There is an urgent need to discover more effective therapeutic regimens for fungal infections. Nosocomial infections caused by Candida albicans have a 50% mortality rate. Aspergillosis is a leading cause of death in organ transplant recipients, as well as patients suffering from cancer and auto-immune disorders. The annual cost of treating fungal infections is about $2.6 billion in the United States and is increasing due to the larger number of immunocompromised patients who suffer from these illnesses. The emergence of fungal drug resistance to widely used antifungals including triazoles and echinocandins further compromises the efficacy of the limited armamentarium of antifungal therapeutics. A number of in vitro and in vivo studies have established that molecules which inhibit the fungal protein, calcineurin, are highly synergistic with several important classes of antifungal therapeutics including triazoles and echinocandins. However, a great challenge with exploiting fungal calcineurin as a therapeutic target is the structural similarity to human calcineurin, and that inhibition of human calcineurin causes severe immunosuppression and toxicity. By exploiting recently developed chemistry to generate a variety of FK506 analogues, we have isolated a molecule which has equivalent or higher antifungal activity than FK506 and negligible immunosuppression. When combined with common antifungals, this molecule had excellent potency against drug resistant clinical isolates. Encouraged by these initial results, we wish to create a larger library of FK506 analogues in order to discover molecules that are non-toxic, highly antifungal, and synergistic with existing therapeutics. Our overall goal is to develop an effective combination therapy which can be applied to drug resistant fungal infections.
Our aims are:
Aim 1. Design and synthesis of a 1000 member focused library of FK506 analogues.

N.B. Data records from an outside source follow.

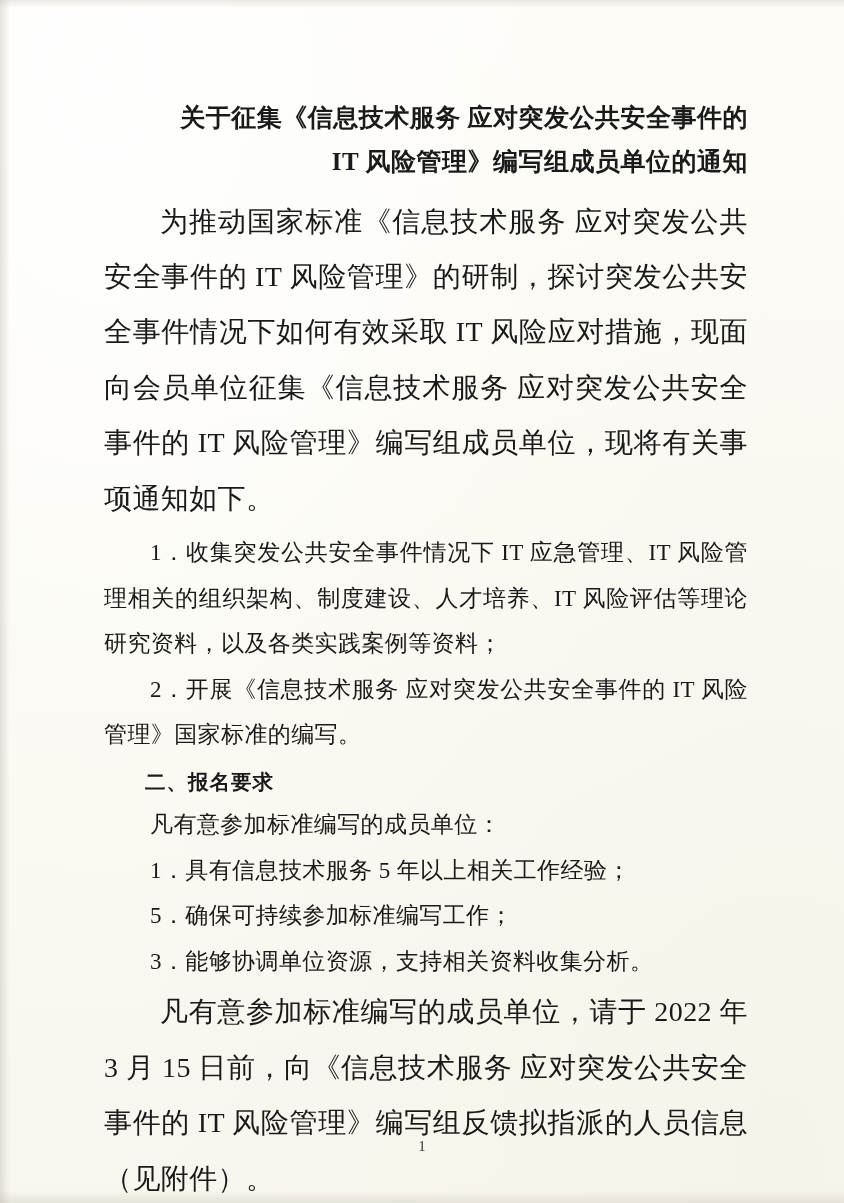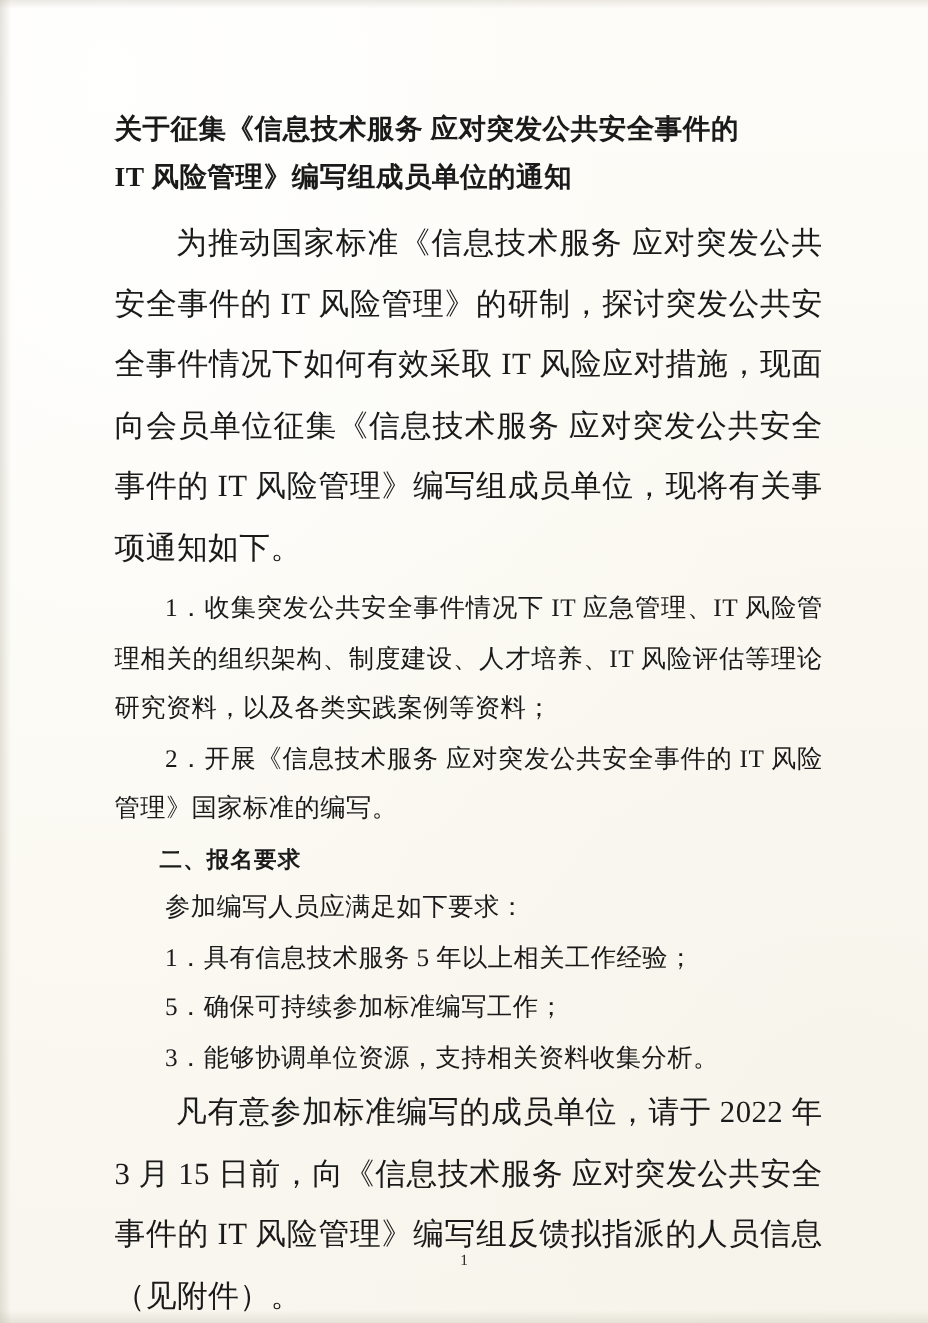--- a/index.html
+++ b/index.html
@@ -52,7 +52,7 @@
     font-size: 25px;
     font-weight: bold;
     line-height: 1.75;
-    text-align: left;
+    text-align: right;
     letter-spacing: 0.5px;
     margin: 0 0 10px 0;
   }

Aim 2. Screen and select library for lack of immunosuppression.
Aim 3. Screen and select library for antifungal effects when combined with established antifungal drugs.
Fungal infections represent a significant challenge due to the limited armamentarium available to treat diseases caused by fungi. Nosocomial infections caused by Candida albicans have a 50% mortality rate. Amplyx proposes a new combination therapy approach to treating drug resistant fungal infections via the design and synthesis of non-immunosuppressive molecules to inhibit fungal calcineurin that can be co-administered with existing antifungals.